** Task to carry out **
List every number given with a unit of measure in the energy-accounting text below, counting a repeated figure only once.

** Text excerpt **
#####

To highlight this need, take for example a recent OhmConnect event that I participated in. For that particular hour of the day, I had been averaging 0.3 kWh (a pretty low number, mostly because my battery absorbs most of my household energy use at that time of day). But on that specific day I only used 0.02 kWh, so OhmConnect credited me with 285 watt-hours saved. For the sake of comparison, 285 watt-hours is 0.000285 RECs. A REC-based accounting system simply fails at this level, and yet our energy systems are based on this level of granularity.
That said, if all we wanted to do was track our own emissions, the problem of granularity would be relatively trivial to solve with the right accounting software. But actually the bigger challenge is incorporating distributed energy resources into environmental commodity markets. If we care about the environmental benefits of DERs, we also have to be able to transact these resources. Not only do we need the granularity, but we also need to be able to separately identify each individual watt-hour so that they can be transacted across multiple parties. Imagine that I sell my EACs to OhmConnect, but they turn around and resell portions of those EACs to different offtakers. Each buyer needs to know which portion of my EACs they are receiving and they need to be able to retire those EACs against their own net zero goals with confidence that the same EACs are not also being claimed by another party. Each watt-hour needs to get its own serial number so that it can be tracked and retired independently of any other watt-hour.

#####

** Stored data **
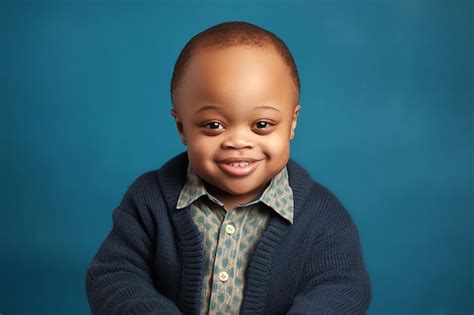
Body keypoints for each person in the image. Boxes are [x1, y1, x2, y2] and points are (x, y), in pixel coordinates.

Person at [86, 21, 371, 314]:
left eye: (261, 125)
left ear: (292, 123)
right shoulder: (149, 200)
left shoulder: (322, 216)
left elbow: (342, 288)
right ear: (182, 127)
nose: (238, 142)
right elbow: (115, 274)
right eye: (214, 125)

#####

** Expected output **
- 0.3 kWh
- 0.02 kWh
- 285 watt-hours
- 0.000285 RECs